VMware's Cloud Foundation is an attempt to make the private cloud more consumable for enterprise customers. IBM is the first of many presumed vCloud Air Network (vCAN) providers signing up to deliver and manage Cloud Foundation infrastructures for VMware customers. IBM and VMware announced an earlier partnership with a private vCloud infrastructure running in IBM's SoftLayer cloud. Cloud Foundation is an extension of this model, allowing customers to have an IBM-managed -- or other vCAN partner -- vCloud infrastructure in their private data center.
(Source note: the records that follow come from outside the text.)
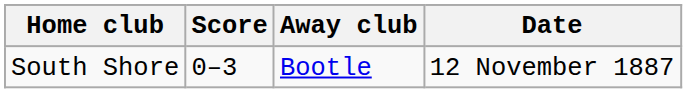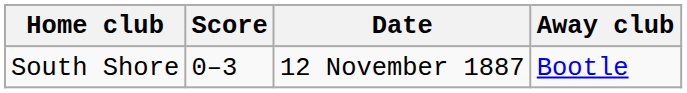columns swapped: Away club <-> Date
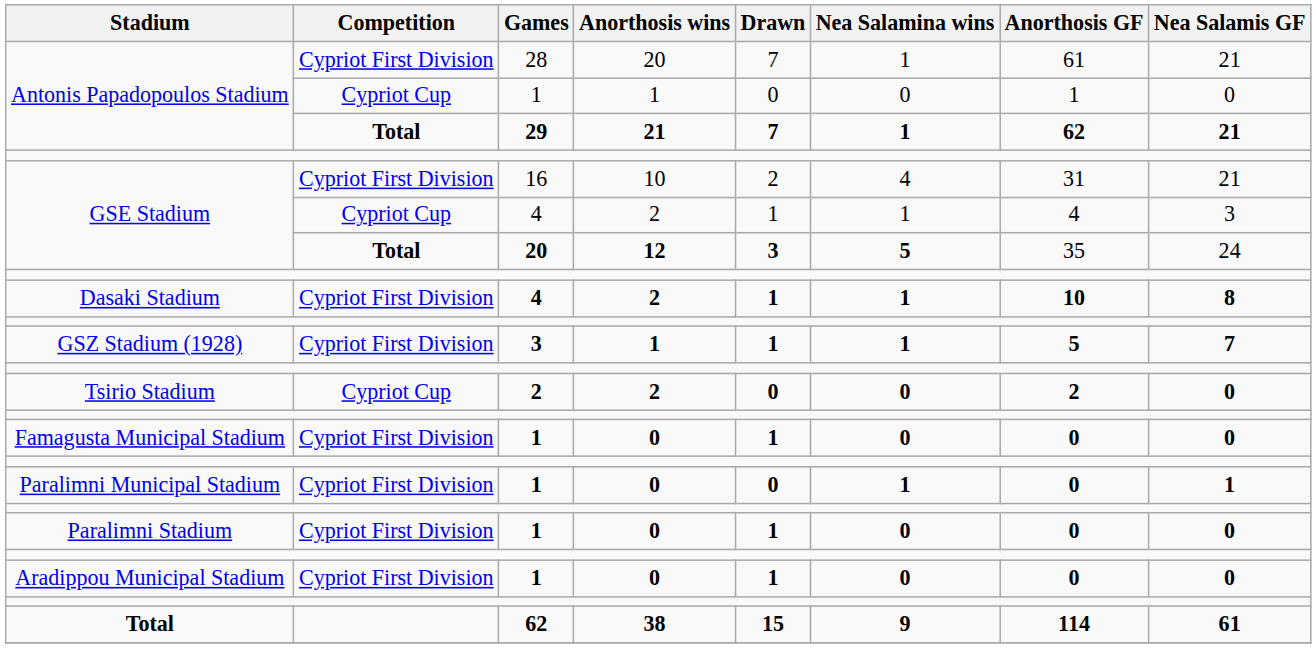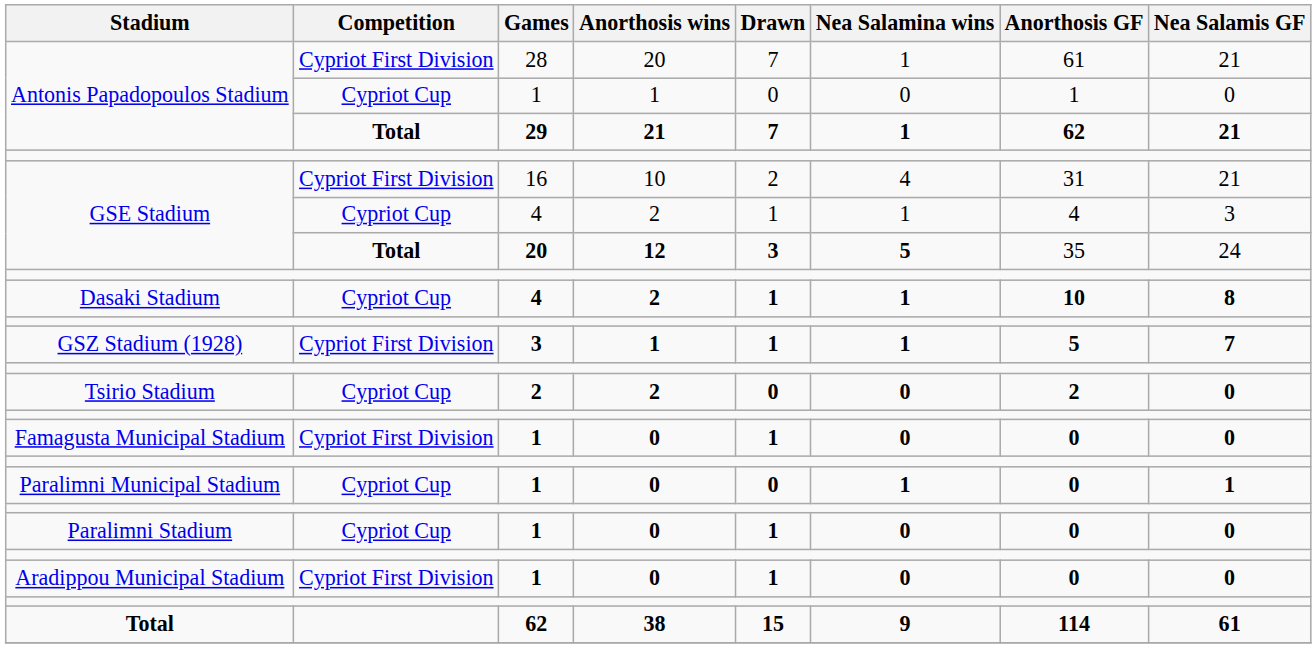Dasaki Stadium | Competition: Cypriot First Division -> Cypriot Cup
Paralimni Municipal Stadium | Competition: Cypriot First Division -> Cypriot Cup
Paralimni Stadium | Competition: Cypriot First Division -> Cypriot Cup
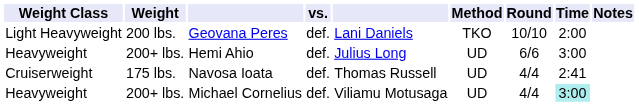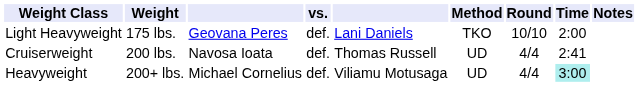Geovana Peres | Weight: 200 lbs. -> 175 lbs.
- row: Heavyweight | 200+ lbs. | Hemi Ahio | def. | Julius Long | UD | 6/6 | 3:00
Navosa Ioata | Weight: 175 lbs. -> 200 lbs.
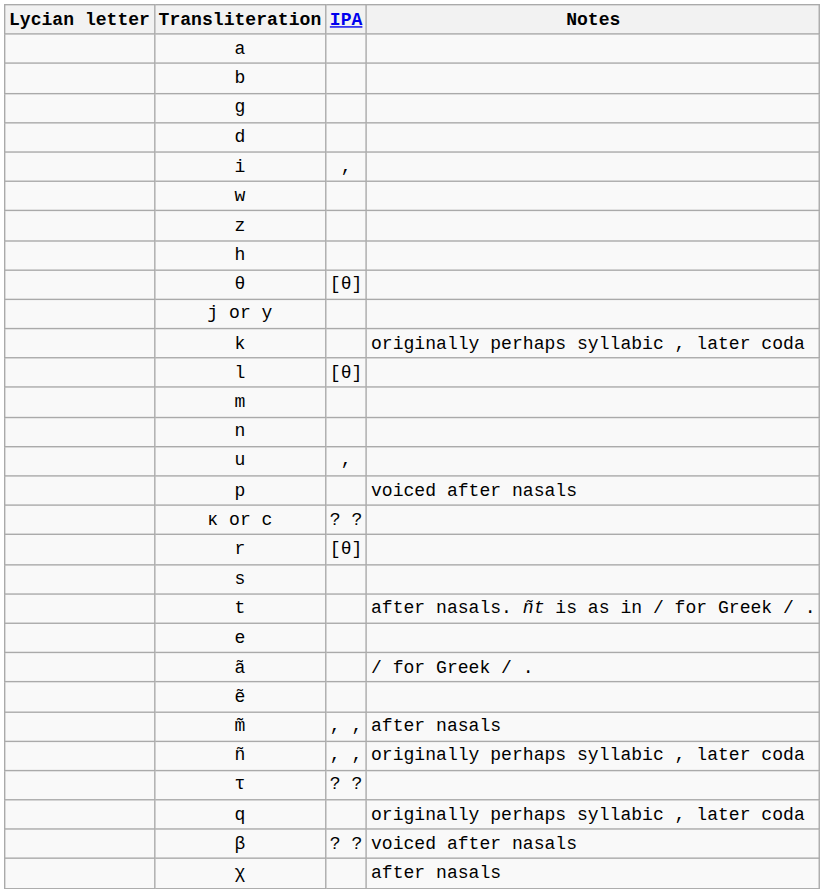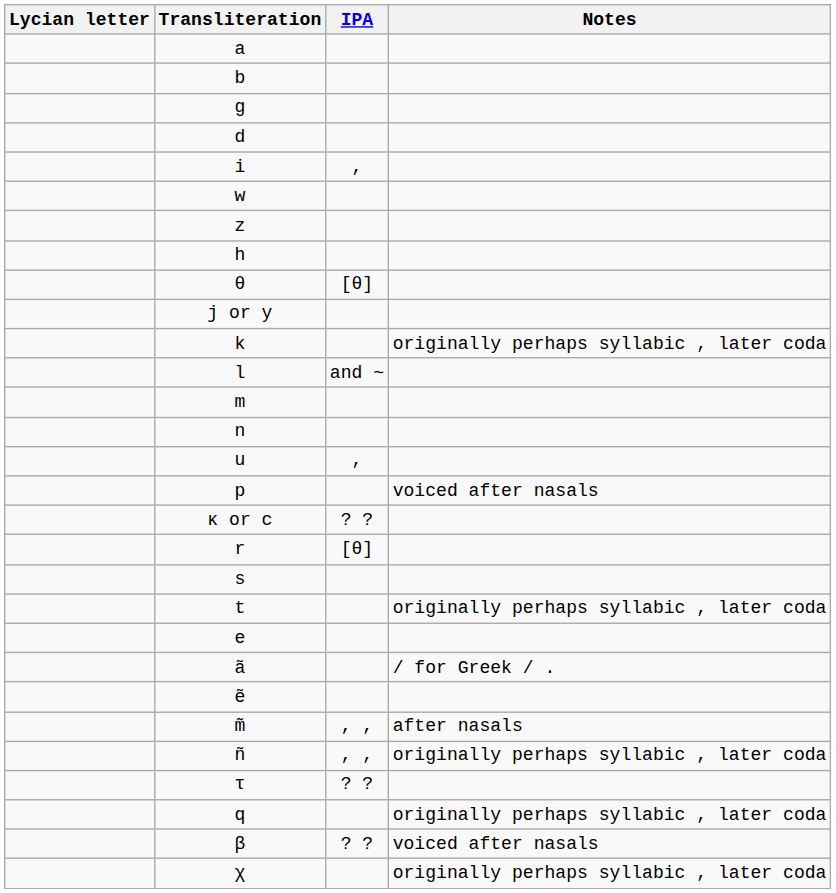l | IPA: [θ] -> and ~
t | Notes: after nasals. ñt is as in / for Greek / . -> originally perhaps syllabic , later coda
χ | Notes: after nasals -> originally perhaps syllabic , later coda
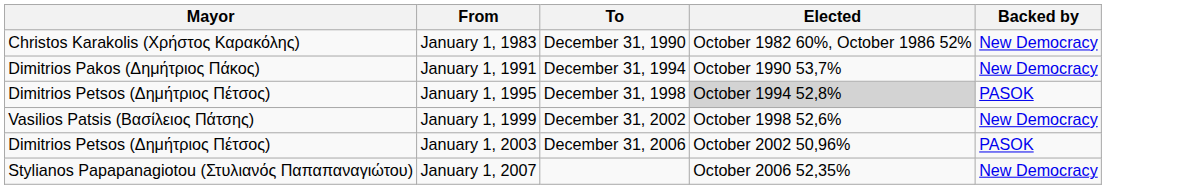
This brings us to the cloud-native prong of VMware cloud strategy. Not much, if anything, has changed from previous years regarding the core capability of VMware's cloud-native offerings. The company is positioning itself to enable customers to use their existing infrastructure designed for vSphere to manage containers. Photon Platform is positioned as production-ready high-performance infrastructure for microservices-based applications. What's interesting is the positioning of the vRealize management suite to monitor containers.
Container management is a significant challenge. VMware made a case for using products such as vRealize Network Insight to understand application flows and troubleshoot container performance issues. The same tools used to manage the vSphere infrastructure are used to manage the container infrastructure.